A significant increase in premium income in both health and life insurance business, coupled with a rise in customer numbers for the fourteenth successive year, demonstrate a strong performance against what remains a challenging economic backdrop.
The customer owned business also celebrated a strong performance in the Association of British Insurers’ Customer Impact Survey, the insurance industry’s key service benchmark. Commenting on the results from the industry wide survey, chief executive Andrew Haigh said
“Listening to our customers is a fundamental part of what we do and we are also keen to continue to benchmark ourselves against others. We were delighted that our customers scored us so highly. Improving in every key area on last year, 90% of our customers rated our customer service as very good or good compared to an industry average of 81%.”
This customer feedback, coupled with our sound financial results put us in a great position to ensure that we can continue to meet the needs of more people moving forward.”
Key figures include:
Customer numbers: for the fourteenth successive year the mutual’s customer base has grown, taking it to more than 500,000
Payments to customers: Engage Mutual paid out more than £100million in life insurance claims, healthcare benefits and maturing savings and investments to its customers.
Revenue: gross premium income from customers for the year rose by 6% to £64.1million. This was driven by strong growth in their health business which saw premium income treble to £6.7million, and life insurance where premium income grew by 30% to £35.5million. This enabled the mutual to accommodate the expected fall in payments into the Child Trust Fund business following the government’s withdrawal of the scheme.
Expenses: total expenses rose to £20.1million due to a full year’s operating expenses for the two acquisitions made in 2010. Net of these costs, operating expenses remained level with 2010.
Capital and assets: the mutual remains strongly capitalised. Its year end available capital resources totalled £80.9million, over 3.7 times that which it is required to hold under regulatory requirements. Group assets fell slightly to £919million, reflecting increased maturities paid to customers coupled with a volatile year in investment markets.
Profitability: as a mutual with no shareholders, any surplus generated during the year is used for the benefit of members and is recorded in the fund for future appropriations. The fund for future appropriations on the core non-profit fund grew 5% to £48.6m, and on the open with profits fund it grew 1% to £23.1m.
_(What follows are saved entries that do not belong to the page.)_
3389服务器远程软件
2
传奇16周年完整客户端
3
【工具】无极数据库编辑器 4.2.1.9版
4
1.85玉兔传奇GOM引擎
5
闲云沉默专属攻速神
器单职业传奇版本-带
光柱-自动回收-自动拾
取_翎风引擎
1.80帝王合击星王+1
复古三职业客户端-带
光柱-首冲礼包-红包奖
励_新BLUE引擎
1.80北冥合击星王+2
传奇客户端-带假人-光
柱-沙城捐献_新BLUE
On its closed with profits fund, Engage Mutual has commenced a process of returning surpluses to members, and partly as a result of this the fund for future appropriations fell by 38% to £12.8m.
Andrew Haigh added:
“While working hard for our current customers, last year also saw us make huge strides in defining our future strategy to ensure that we can support our members in dealing with the challenges they face in life, not just through provision of help, support and expertise, but by bringing people together into a community environment where they can share experiences and support each other.”
key developments during 2011
investment in health business
An agreement at the start of the year with York based Benenden Healthcare, saw Engage Mutual become the service provider and underwriter for Benenden’s 30,000 health cash plan customers, with Engage Mutual and Benenden co-developing an additional product specifically for the 66+ market in the latter part of the year.
Taking further steps towards its aim of being a key player in this market, in August Engage Mutual acquired the corporate health cash plan One Fund from National Friendly, along with their sales team which has since expanded from 5 to 7 staff.
Costs were closely managed in the year, and future efficiencies secured through the consolidation of all the mutual’s operations into its Harrogate head office, with the closure last year of its Bedford and Gloucester offices.
Child Trust Fund and unit linked investment structures were simplified, including a reduction in the number of investment managers used by the mutual from four to three, reducing costs and improving future efficiency.
putting customers first
More than 852 customer suggestions were recorded in 2011, resulting in many being implemented in a commitment to continually improve customer experience. In response to feedback received at last year’s AGM, and to try to limit the impact of continued low interest rates, charges for deposit fund customers were capped at £50 per annum.
The mutual’s two with profits funds are both well capitalised. One of its with profits funds is now formally closed to new business, and the capital in the fund will progressively be paid to members by way of enhanced claims values, with the typical level of enhancement initially set at 9%. On its open with profits fund, a proportion of the surplus capital in the fund will be used to improve future payouts, with 2012 claims values receiving an uplift of up to 12.5%.
Engage Mutual’s drive to reconnect customers with forgotten funds stepped up a level in 2011. Leading the way with a proactive campaign ‘keep it, will it, flag it’ the organisation worked to raise awareness of the issue with the aim of preventing people from losing track of their policies. Further to this, continued tracking work has meant that customers have now been reunited with a total of £2.25 million of funds held by the Society.
In addition to this, the results of the ABI’s customer impact survey demonstrated an extremely strong performance, with Engage Mutual outperforming the industry average in all key areas.
In what continue to be challenging economic times, Engage Mutual has a clearly defined strategy for the future. There is a real opportunity for a modern mutual to make a positive impact on people’s lives and to do far more than provide first class products and service.